In the crypt of St. Peter's the then last pope, who was a peasant, was laid close to the sepulchre of the First, who was a fisherman. This was the inscription on his tomb:
PIVS PAPA X PAVPER ET DIVES MITIS ET HVMILIS CORDE REIQVE CATHOLICAE VINDEX FORTIS INSTAVRARE OMNIA IN CHRISTO SATAGENS PIE OBIIT DIE XX AVG A.D. MCMXIV
POPE PIUS X POOR YET RICH MEEK AND HUMBLE OF HEART UNDAUNTED CHAMPION OF THE CATHOLIC FAITH TO RESTORE ALL THINGS IN CHRIST HAVING DONE SO MUCH DIED HOLILY AUGUST 20, A.D. 1914
1
Joseph, Beppo, Beppino, Bepi and Beppe are all diminutives of the same name. "Sarto" is the English "Taylor."
2
Patriarch is an honorary title.
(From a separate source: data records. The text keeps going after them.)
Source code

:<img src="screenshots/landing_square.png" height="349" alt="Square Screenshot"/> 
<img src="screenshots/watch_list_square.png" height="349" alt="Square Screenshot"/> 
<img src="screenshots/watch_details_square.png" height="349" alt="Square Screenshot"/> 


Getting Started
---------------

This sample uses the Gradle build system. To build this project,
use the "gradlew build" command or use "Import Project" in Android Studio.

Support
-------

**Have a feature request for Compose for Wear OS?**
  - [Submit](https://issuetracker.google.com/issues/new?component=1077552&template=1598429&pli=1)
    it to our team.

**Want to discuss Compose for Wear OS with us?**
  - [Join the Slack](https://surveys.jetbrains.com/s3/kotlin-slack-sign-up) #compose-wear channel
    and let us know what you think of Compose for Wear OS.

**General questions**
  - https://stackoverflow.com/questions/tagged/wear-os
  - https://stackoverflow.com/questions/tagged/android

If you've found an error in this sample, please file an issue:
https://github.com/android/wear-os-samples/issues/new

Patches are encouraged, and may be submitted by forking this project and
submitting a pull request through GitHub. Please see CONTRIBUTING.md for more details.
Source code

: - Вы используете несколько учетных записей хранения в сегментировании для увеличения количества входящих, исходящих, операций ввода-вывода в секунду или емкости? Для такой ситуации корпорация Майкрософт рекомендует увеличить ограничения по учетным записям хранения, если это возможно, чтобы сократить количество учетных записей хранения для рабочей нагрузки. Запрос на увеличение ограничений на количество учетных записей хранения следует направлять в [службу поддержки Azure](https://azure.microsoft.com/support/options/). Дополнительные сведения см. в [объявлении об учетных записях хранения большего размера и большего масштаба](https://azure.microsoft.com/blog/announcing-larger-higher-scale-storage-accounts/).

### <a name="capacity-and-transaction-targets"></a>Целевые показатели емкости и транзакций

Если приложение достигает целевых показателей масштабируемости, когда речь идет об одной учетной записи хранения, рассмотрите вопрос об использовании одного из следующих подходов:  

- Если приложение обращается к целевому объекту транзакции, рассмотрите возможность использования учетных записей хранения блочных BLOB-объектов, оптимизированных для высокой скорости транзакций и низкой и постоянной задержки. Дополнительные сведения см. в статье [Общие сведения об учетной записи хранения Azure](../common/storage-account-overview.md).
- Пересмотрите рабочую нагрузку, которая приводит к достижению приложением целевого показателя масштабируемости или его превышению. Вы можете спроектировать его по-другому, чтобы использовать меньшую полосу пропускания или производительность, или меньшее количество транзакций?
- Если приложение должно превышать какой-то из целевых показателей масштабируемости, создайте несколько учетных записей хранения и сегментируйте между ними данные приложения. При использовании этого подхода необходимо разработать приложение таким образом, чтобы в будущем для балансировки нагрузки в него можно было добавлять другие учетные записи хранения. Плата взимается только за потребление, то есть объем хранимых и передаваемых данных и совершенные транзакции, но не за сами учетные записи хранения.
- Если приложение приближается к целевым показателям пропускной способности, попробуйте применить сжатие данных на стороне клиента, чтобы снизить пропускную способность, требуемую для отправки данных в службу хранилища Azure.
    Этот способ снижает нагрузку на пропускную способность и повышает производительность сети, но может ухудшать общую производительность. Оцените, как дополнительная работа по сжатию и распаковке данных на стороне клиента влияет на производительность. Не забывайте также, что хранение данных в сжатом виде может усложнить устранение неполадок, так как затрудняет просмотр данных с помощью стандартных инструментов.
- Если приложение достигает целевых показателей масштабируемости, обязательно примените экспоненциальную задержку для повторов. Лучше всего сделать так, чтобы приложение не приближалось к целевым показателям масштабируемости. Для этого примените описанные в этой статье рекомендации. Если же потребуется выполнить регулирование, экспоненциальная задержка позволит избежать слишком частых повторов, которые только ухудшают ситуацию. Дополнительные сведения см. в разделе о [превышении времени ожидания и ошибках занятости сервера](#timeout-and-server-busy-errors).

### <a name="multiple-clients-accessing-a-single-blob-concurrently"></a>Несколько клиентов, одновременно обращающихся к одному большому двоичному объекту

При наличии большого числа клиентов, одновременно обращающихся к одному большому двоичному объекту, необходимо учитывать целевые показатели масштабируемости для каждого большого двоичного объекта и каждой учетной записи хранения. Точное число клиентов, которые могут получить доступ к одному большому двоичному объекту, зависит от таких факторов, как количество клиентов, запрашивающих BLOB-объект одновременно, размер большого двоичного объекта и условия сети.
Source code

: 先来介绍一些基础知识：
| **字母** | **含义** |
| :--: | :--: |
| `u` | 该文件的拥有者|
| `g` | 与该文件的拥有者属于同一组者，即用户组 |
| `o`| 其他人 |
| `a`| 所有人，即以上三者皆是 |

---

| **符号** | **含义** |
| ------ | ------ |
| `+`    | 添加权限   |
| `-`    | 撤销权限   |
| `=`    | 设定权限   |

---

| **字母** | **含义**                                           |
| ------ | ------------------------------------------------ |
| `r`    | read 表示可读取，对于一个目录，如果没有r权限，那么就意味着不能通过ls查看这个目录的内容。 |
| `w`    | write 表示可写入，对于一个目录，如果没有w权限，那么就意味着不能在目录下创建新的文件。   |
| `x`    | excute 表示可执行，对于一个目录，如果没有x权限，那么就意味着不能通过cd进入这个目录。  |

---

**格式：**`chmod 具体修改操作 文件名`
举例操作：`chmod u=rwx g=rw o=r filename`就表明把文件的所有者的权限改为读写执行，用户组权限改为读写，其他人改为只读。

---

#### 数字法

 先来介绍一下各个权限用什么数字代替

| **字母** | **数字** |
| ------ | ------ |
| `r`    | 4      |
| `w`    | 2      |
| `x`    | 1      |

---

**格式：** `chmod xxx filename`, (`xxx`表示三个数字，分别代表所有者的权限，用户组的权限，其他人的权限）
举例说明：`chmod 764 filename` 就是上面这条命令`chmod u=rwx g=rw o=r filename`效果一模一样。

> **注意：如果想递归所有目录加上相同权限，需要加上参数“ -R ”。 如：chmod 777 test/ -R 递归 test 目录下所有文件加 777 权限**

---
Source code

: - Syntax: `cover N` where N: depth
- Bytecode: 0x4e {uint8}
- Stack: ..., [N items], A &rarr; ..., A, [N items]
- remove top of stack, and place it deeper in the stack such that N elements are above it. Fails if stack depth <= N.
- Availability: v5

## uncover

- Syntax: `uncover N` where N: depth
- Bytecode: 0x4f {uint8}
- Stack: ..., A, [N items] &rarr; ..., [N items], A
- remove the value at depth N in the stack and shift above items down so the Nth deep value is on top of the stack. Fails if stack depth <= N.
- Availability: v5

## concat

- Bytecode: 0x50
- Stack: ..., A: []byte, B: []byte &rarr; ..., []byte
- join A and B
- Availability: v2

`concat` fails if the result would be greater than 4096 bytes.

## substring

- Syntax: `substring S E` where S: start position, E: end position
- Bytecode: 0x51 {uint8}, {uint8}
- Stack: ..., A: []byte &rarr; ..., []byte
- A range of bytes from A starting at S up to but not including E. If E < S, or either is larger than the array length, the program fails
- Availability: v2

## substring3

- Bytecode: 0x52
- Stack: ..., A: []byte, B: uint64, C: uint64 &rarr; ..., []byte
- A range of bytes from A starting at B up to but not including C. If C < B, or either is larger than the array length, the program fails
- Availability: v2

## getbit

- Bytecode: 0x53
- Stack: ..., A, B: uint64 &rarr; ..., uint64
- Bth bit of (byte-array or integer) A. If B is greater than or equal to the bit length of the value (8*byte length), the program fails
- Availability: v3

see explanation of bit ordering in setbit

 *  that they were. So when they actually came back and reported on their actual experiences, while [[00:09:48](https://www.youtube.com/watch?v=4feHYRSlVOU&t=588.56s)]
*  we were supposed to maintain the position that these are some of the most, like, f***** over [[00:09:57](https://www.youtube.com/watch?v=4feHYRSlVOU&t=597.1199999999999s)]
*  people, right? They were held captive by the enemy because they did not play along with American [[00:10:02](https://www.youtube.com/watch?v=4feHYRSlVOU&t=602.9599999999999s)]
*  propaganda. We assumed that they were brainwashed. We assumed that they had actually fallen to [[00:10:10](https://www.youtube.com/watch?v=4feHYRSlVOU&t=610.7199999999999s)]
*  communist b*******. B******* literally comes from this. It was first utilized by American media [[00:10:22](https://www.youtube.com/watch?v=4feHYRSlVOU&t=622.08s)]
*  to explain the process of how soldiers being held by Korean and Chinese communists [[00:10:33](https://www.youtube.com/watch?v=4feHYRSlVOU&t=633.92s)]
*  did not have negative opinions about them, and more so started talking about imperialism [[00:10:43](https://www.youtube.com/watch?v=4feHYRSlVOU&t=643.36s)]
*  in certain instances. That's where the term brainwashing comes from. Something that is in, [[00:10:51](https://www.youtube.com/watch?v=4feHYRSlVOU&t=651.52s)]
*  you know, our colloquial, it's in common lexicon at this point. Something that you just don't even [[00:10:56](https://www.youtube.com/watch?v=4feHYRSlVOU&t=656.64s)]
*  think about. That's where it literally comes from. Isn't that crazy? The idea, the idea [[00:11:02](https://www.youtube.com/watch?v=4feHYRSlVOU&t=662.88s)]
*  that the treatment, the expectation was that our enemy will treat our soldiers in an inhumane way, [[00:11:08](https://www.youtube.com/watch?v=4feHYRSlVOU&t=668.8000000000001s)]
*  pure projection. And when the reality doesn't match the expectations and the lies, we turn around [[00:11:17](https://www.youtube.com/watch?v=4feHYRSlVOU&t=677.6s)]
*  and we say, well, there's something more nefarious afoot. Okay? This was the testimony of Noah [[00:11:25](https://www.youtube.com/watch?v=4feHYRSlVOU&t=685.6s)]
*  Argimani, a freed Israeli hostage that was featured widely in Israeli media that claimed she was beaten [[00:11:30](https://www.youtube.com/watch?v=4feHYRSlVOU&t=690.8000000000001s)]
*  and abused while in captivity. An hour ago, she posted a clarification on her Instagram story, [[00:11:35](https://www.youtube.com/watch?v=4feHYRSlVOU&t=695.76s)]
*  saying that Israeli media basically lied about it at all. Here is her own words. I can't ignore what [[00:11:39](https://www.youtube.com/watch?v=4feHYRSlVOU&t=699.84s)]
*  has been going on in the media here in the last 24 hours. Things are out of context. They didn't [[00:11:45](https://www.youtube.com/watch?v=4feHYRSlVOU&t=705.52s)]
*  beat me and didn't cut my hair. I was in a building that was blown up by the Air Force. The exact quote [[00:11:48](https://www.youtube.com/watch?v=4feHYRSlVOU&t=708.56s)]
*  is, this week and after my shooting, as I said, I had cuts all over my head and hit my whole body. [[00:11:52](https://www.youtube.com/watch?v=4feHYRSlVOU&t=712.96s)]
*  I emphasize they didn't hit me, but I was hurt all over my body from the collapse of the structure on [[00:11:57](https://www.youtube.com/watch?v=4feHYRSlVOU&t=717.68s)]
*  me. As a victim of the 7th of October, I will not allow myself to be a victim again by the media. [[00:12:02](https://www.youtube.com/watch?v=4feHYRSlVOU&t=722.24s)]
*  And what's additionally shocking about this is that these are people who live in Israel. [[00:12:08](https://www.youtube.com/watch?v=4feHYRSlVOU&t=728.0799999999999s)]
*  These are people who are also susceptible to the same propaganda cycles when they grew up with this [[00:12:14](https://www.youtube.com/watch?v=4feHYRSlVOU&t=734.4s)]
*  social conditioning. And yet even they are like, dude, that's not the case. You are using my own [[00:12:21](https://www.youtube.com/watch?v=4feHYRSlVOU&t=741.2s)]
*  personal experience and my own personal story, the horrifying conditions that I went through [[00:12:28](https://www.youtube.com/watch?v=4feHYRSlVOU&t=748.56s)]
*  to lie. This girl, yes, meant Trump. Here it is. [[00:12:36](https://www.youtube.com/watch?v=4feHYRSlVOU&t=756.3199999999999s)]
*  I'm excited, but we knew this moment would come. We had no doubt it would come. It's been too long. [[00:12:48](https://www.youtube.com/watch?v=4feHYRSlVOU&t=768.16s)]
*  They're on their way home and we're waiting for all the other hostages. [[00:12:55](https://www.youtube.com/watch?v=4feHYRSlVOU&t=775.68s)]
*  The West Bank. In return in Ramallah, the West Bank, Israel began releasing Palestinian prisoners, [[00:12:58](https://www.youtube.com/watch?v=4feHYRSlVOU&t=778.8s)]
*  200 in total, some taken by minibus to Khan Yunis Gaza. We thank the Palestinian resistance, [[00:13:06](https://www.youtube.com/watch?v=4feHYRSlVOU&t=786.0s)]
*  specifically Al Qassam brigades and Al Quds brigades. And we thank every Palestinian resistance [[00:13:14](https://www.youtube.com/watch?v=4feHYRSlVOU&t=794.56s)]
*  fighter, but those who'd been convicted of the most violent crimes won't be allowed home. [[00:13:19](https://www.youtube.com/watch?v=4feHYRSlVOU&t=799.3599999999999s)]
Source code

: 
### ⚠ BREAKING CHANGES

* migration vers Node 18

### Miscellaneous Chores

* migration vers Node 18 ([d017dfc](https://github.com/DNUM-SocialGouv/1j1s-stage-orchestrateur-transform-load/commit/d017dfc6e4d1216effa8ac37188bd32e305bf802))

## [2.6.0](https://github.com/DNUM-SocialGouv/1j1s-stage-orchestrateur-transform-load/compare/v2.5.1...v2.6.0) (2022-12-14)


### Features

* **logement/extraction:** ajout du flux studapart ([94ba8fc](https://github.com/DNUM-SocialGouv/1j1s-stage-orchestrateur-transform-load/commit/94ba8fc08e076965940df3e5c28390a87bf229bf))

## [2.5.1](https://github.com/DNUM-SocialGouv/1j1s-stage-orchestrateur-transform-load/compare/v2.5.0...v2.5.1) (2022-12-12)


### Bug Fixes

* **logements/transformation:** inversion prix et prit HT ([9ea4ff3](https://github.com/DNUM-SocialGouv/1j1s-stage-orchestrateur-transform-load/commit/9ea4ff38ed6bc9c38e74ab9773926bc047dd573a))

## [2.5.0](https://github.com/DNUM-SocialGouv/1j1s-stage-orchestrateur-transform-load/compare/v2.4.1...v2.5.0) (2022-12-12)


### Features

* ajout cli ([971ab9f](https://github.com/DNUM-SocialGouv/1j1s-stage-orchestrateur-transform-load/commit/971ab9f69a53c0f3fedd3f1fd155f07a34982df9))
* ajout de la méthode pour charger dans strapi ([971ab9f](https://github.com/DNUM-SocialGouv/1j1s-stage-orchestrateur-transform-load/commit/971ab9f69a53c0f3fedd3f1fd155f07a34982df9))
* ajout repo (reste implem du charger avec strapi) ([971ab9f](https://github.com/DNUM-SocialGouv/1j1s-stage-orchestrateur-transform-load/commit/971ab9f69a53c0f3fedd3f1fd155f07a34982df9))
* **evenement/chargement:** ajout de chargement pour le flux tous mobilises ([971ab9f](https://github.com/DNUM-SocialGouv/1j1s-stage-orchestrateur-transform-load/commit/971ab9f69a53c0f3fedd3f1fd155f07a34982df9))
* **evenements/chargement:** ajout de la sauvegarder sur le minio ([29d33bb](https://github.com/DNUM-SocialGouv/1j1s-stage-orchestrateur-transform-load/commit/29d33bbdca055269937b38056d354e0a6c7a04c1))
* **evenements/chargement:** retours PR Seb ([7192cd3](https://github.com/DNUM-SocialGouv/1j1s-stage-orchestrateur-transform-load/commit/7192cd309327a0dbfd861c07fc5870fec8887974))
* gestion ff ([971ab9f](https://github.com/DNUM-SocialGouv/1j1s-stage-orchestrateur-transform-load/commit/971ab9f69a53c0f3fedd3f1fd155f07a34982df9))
The only real patriarch in the
Western Church is the pope himself.
3
The story that he had taken a return ticket does not seem to be true but he planned to return to Venice immediately after the coronation of the new pope.
4
The opinions of those best qualified to judge seem to agree that Cardinal Rampolla's failure to be elected was quite uninfluenced by the Austrian action. Soon after his election Pius X definitively abolished the exercise of the veto.
5
A motu proprio is a document drawn up by the pope on his own initiative.
6
History scholars seem now agreed that the story of a mission sent to Britain by Pope St. Eleutherius in the later second century rests on a misunderstanding. Christianity was certainly introduced into Britain during the Roman occupation, but the circumstances are not known.
7
Acts v 15 and vi 12; Matt. xiii 58.
8
This story is quite in keeping with Pius X's character, but the evidence for its factual truth is not altogether satisfactory.
9
"Tell the cardinal to get well, for when he is ill I am ill too."